The study was published online Monday by the journal Human Reproduction.

Last week, a study by other researchers of 600 men in the Philippines found that testosterone, the main male hormone, drops after a man becomes a dad. Men who started out with higher levels of it were more likely to become fathers, suggesting that low levels might reflect an underlying health issue that prevents reproduction, Eisenberg said.

In general, higher levels of testosterone are better, but too much or too little can cause HDL, or “good cholesterol,” to fall – a key heart disease risk factor, said Dr. Robert Eckel, past president of the American Heart Association and professor of medicine at the University of Colorado, Denver.

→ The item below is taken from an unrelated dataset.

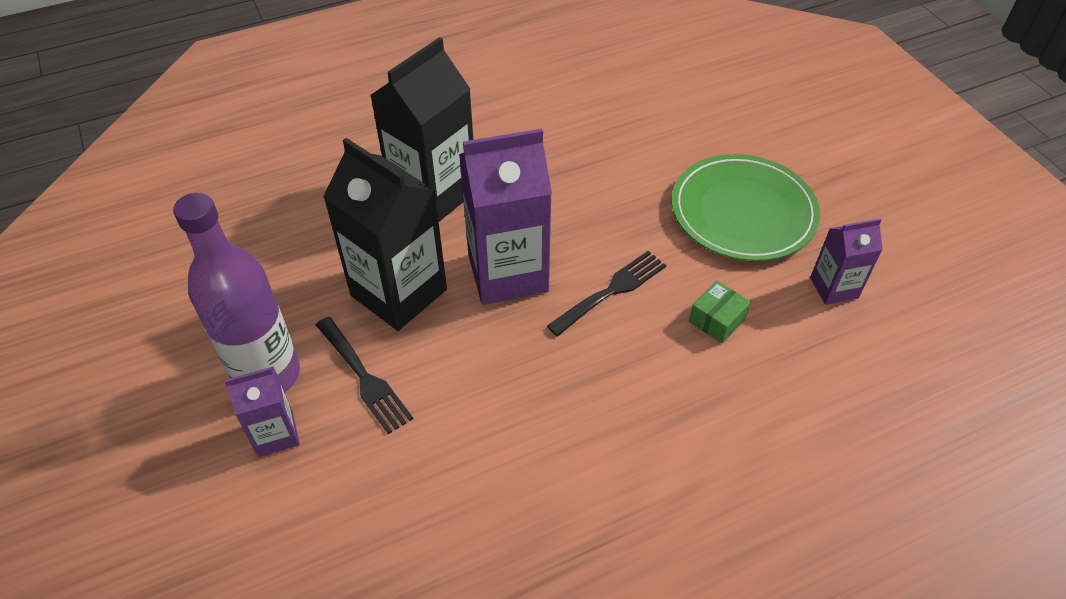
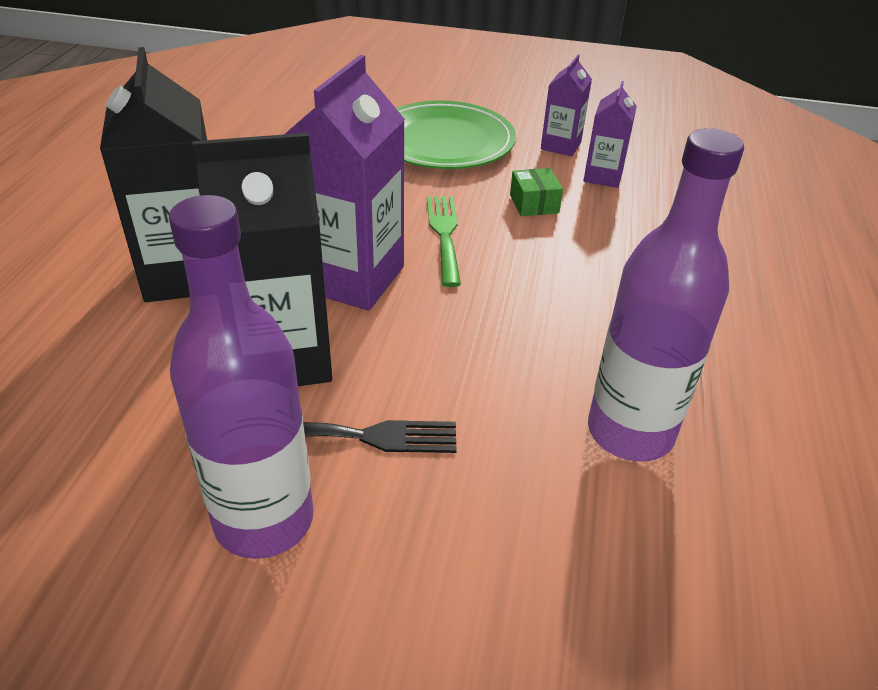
camera: 55 degrees left, 10 degrees down
(275, 434) = (360, 552): purple carton -> purple carton (603, 176)
(488, 526) = (630, 432): none -> purple bottle
(611, 291) = (444, 235): black fork -> green fork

“This is a hot topic,” Eckel said. “I like this study because I have five children,” he joked, but he said many factors such as job stress affect heart risks and the decision to have children.

Researchers admit they couldn’t measure factors like stress, but they said they did their best to account for the ones they could. They started with more than 500,000 AARP members age 50 and over who filled out periodic surveys starting in the 1990s for a long-running research project sponsored by the National Cancer Institute.

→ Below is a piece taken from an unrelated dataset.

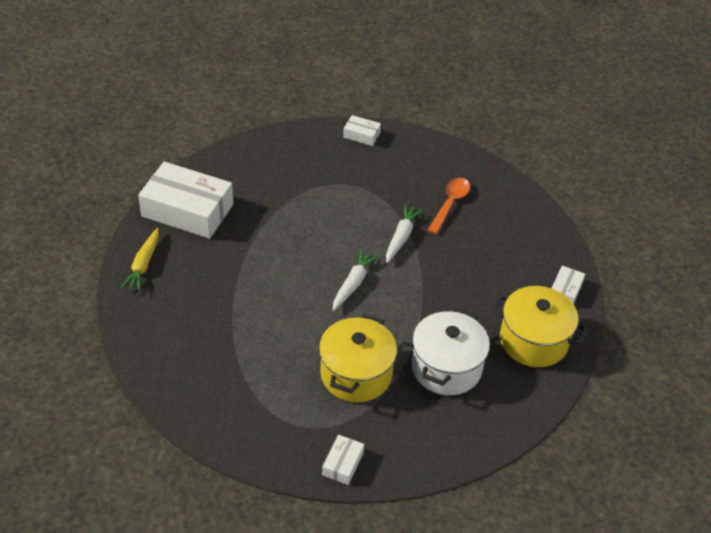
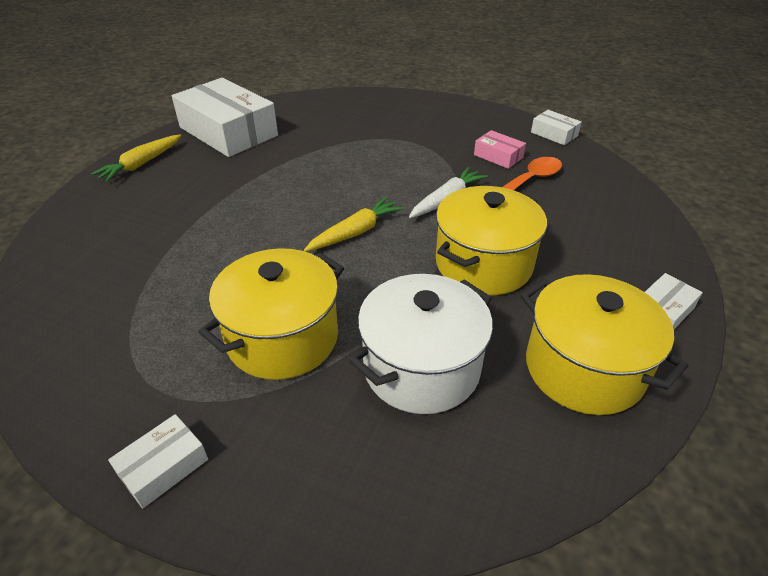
camera: 25 degrees right, 5 degrees down
(353, 284) = (355, 232): white carrot -> yellow carrot
(361, 135) = (456, 108): white box -> white box (554, 134)
(418, 183) = (498, 156): none -> pink box
(450, 286) = (483, 264): none -> yellow pot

For this study, researchers excluded men who had never been married so they could focus on those most likely to have the intent and opportunity to father a child. Men with cancer or heart disease also were excluded to compare just men who were healthy when the study began.

Of the remaining 137,903 men, 92 per cent were fathers and half had three or more children. After an average of 10 years of follow-up, about 10 per cent had died. Researchers calculated death rates according to the number of children, and adjusted for differences in smoking, weight, age, household income and other factors.

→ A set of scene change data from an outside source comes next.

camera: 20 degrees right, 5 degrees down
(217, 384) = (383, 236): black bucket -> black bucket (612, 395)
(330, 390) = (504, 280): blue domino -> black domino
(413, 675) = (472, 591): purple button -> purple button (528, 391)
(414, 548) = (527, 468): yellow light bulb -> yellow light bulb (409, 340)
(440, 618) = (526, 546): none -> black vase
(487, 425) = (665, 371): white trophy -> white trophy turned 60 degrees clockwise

They saw no difference in death rates between childless men and fathers. However, dads were 17 per cent less likely to have died of cardiovascular causes than childless men were.

Now for all the caveats.

Researchers don’t know how many men were childless by choice and not because of a fertility problem.

They don’t know what fertility problems the men’s partners may have had that could have left them childless.

They didn’t have cholesterol or blood pressure information on the men – key heart risk factors.

Less than five per cent of participants were blacks or other minorities, so the results may not apply to them.

All those questions aside, however, some prominent heart experts were reassured by the study’s large size and the steps researchers took to adjust for heart disease risk factors.

“I think there’s something there,” and social science supports the idea that children can lower heart risks, said Dr. Eric Topol, a cardiologist and genetics expert at Scripps Health in La Jolla, Calif. “Whether it’s with a pet, a spouse or social interaction … all those things are associated with better outcomes.”

Dr. Daniel Rader, director of preventive cardiology at the University of Pennsylvania, said: “It’s biologically plausible that there’s a connection,” but the reduced risk attributed to having children “is pretty modest.”

Men often ask him what they can do to keep from dying of a heart attack, he said.

“I’m not really prepared to, on the basis of this, tell them to start having a few kids,” Rader said.